• _EXERCISE DIRECTIONS_
Pick out the lines below with "time" and list them.

• _DATA UNDER STUDY_
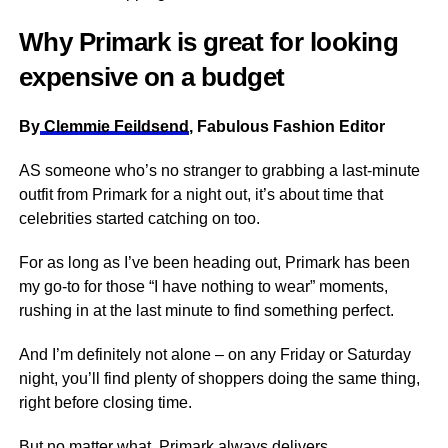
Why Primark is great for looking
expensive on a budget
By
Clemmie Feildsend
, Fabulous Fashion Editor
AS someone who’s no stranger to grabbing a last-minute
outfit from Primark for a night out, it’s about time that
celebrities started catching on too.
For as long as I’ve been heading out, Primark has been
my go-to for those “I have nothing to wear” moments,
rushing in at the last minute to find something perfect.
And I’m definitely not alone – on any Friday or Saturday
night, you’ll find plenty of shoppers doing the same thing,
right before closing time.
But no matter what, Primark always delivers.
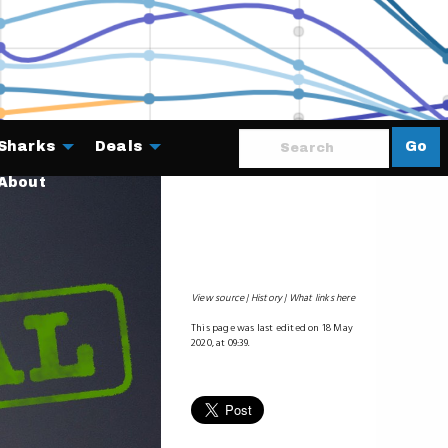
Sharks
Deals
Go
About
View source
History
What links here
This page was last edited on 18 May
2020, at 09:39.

• _RESULT FOR THIS TASK_
outfit from Primark for a night out, it’s about time that
right before closing time.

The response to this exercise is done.